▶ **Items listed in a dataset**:
──────────

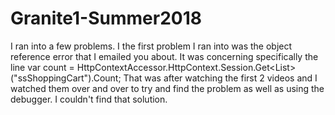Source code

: # Granite1-Summer2018

I ran into a few problems. I the first problem I ran into was the object reference error that I emailed you about. It was concerning specifically the line var count = HttpContextAccessor.HttpContext.Session.Get<List<int>>("ssShoppingCart").Count; That was after watching the first 2 videos and I watched them over and over to try and find the problem as well as using the debugger. I couldn't find that solution. 
  
  
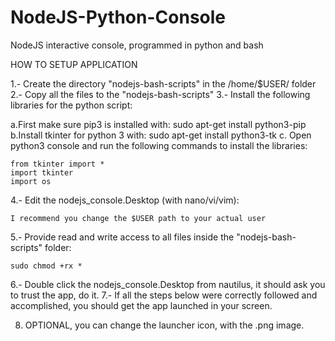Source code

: # NodeJS-Python-Console
NodeJS interactive console, programmed in python and bash

HOW TO SETUP APPLICATION

1.- Create the directory "nodejs-bash-scripts" in the /home/$USER/ folder
2.- Copy all the files to the "nodejs-bash-scripts"
3.- Install the following libraries for the python script:

  a.First make sure pip3 is installed with: sudo apt-get install python3-pip
  b.Install tkinter for python 3 with: sudo apt-get install python3-tk
  c. Open python3 console and run the following commands to install the libraries:

    from tkinter import *
    import tkinter
    import os
    
4.- Edit the nodejs_console.Desktop (with nano/vi/vim):

    I recommend you change the $USER path to your actual user
    
5.- Provide read and write access to all files inside the "nodejs-bash-scripts" folder:

    sudo chmod +rx *
    
6.- Double click the nodejs_console.Desktop from nautilus, it should ask you to trust the app, do it.
7.- If all the steps below were correctly followed and accomplished, you should get the app launched
    in your screen.
    
8. OPTIONAL, you can change the launcher icon, with the .png image.

    
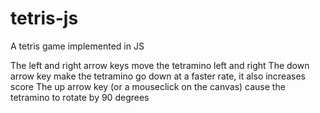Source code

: # tetris-js
A tetris game implemented in JS


The left and right arrow keys move the tetramino left and right
The down arrow key make the tetramino go down at a faster rate, it also increases score
The up arrow key (or a mouseclick on the canvas) cause the tetramino to rotate by 90 degrees
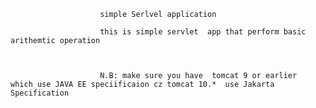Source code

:                        simple Serlvel application

                        this is simple servlet  app that perform basic arithemtic operation



                        N.B: make sure you have  tomcat 9 or earlier  which use JAVA EE speciificaion cz tomcat 10.*  use Jakarta Specification
                        
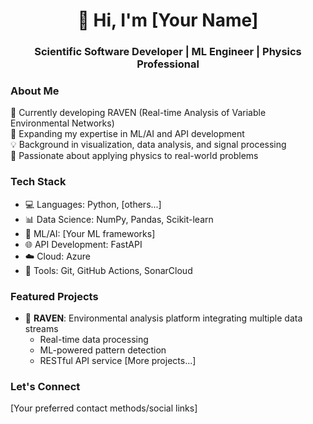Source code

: <h1 align="center">👋 Hi, I'm [Your Name]</h1>
<h3 align="center">Scientific Software Developer | ML Engineer | Physics Professional</h3>

### About Me
🔭 Currently developing RAVEN (Real-time Analysis of Variable Environmental Networks)  
🌱 Expanding my expertise in ML/AI and API development  
💡 Background in visualization, data analysis, and signal processing  
🚀 Passionate about applying physics to real-world problems  

### Tech Stack
- 💻 Languages: Python, [others...]
- 📊 Data Science: NumPy, Pandas, Scikit-learn
- 🤖 ML/AI: [Your ML frameworks]
- 🌐 API Development: FastAPI
- ☁️ Cloud: Azure
- 🔧 Tools: Git, GitHub Actions, SonarCloud

### Featured Projects
- 🦅 **RAVEN**: Environmental analysis platform integrating multiple data streams
  - Real-time data processing
  - ML-powered pattern detection
  - RESTful API service
  [More projects...]

### Let's Connect
[Your preferred contact methods/social links]
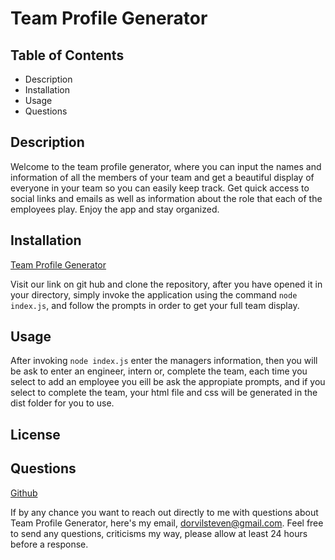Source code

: # Team Profile Generator

## Table of Contents

- Description
- Installation
- Usage
- Questions

## Description

Welcome to the team profile generator, where you can input the names and information of all the members of your team and get a beautiful display of everyone in your team so you can easily keep track. Get quick access to social links and emails as well as information about the role that each of the employees play. Enjoy the app and stay organized.

## Installation

[Team Profile Generator](https://github.com/dorvilsteven/Team-Profile-Generator)

Visit our link on git hub and clone the repository, after you have opened it in your directory, simply invoke the application using the command `node index.js`, and follow the prompts in order to get your full team display.

## Usage

After invoking `node index.js` enter the managers information, then you will be ask to enter an engineer, intern or, complete the team, each time you select to add an employee you eill be ask the appropiate prompts, and if you select to complete the team, your html file and css will be generated in the dist folder for you to use.

## License

## Questions

[Github](https://www.github.com/dorvilsteven)

If by any chance you want to reach out directly to me with questions about Team Profile Generator, here's my email, dorvilsteven@gmail.com. Feel free to send any questions, criticisms my way, please allow at least 24 hours before a response.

──────────

▶ **WHAT TO DO**: Find each line in the data above that contains the word "tetramino", and copy those lines out.

▶ **WRITTEN SOLUTION**:
The left and right arrow keys move the tetramino left and right
The down arrow key make the tetramino go down at a faster rate, it also increases score
The up arrow key (or a mouseclick on the canvas) cause the tetramino to rotate by 90 degrees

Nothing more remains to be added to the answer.